# To-do item
Using the records below, output the stretch that opens with the line containing "da migliaia di" and closes with the line containing "devono svolgere per gli hacker.", exactly and including both lines, with nothing more.

# Data listing
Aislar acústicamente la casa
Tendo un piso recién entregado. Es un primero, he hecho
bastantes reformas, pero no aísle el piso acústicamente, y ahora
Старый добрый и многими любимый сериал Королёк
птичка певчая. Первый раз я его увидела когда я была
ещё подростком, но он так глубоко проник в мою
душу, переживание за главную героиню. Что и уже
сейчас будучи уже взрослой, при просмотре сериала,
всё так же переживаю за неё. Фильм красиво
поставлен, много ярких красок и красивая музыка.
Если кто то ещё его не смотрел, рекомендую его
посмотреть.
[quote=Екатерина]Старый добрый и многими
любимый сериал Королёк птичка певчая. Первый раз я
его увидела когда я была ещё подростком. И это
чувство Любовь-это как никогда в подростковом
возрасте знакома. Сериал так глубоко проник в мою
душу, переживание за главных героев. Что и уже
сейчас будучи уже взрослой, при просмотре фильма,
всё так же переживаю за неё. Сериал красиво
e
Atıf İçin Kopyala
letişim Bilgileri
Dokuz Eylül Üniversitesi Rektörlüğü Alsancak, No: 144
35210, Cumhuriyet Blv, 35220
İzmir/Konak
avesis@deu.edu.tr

--

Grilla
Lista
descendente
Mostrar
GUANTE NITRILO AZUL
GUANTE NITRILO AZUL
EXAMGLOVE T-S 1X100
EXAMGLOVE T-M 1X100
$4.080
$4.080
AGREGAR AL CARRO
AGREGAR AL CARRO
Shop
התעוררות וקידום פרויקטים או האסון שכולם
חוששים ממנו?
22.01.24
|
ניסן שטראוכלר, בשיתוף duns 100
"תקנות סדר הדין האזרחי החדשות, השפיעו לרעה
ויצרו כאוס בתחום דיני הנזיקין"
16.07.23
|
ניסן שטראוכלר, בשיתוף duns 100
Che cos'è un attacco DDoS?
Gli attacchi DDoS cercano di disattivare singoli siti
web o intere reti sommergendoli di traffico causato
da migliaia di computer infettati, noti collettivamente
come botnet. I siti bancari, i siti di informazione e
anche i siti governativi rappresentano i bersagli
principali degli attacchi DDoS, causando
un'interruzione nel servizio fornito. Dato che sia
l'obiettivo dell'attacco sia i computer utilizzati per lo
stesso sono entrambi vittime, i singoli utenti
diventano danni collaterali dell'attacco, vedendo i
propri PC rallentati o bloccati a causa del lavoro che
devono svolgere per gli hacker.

# Answer section
da migliaia di computer infettati, noti collettivamente
come botnet. I siti bancari, i siti di informazione e
anche i siti governativi rappresentano i bersagli
principali degli attacchi DDoS, causando
un'interruzione nel servizio fornito. Dato che sia
l'obiettivo dell'attacco sia i computer utilizzati per lo
stesso sono entrambi vittime, i singoli utenti
diventano danni collaterali dell'attacco, vedendo i
propri PC rallentati o bloccati a causa del lavoro che
devono svolgere per gli hacker.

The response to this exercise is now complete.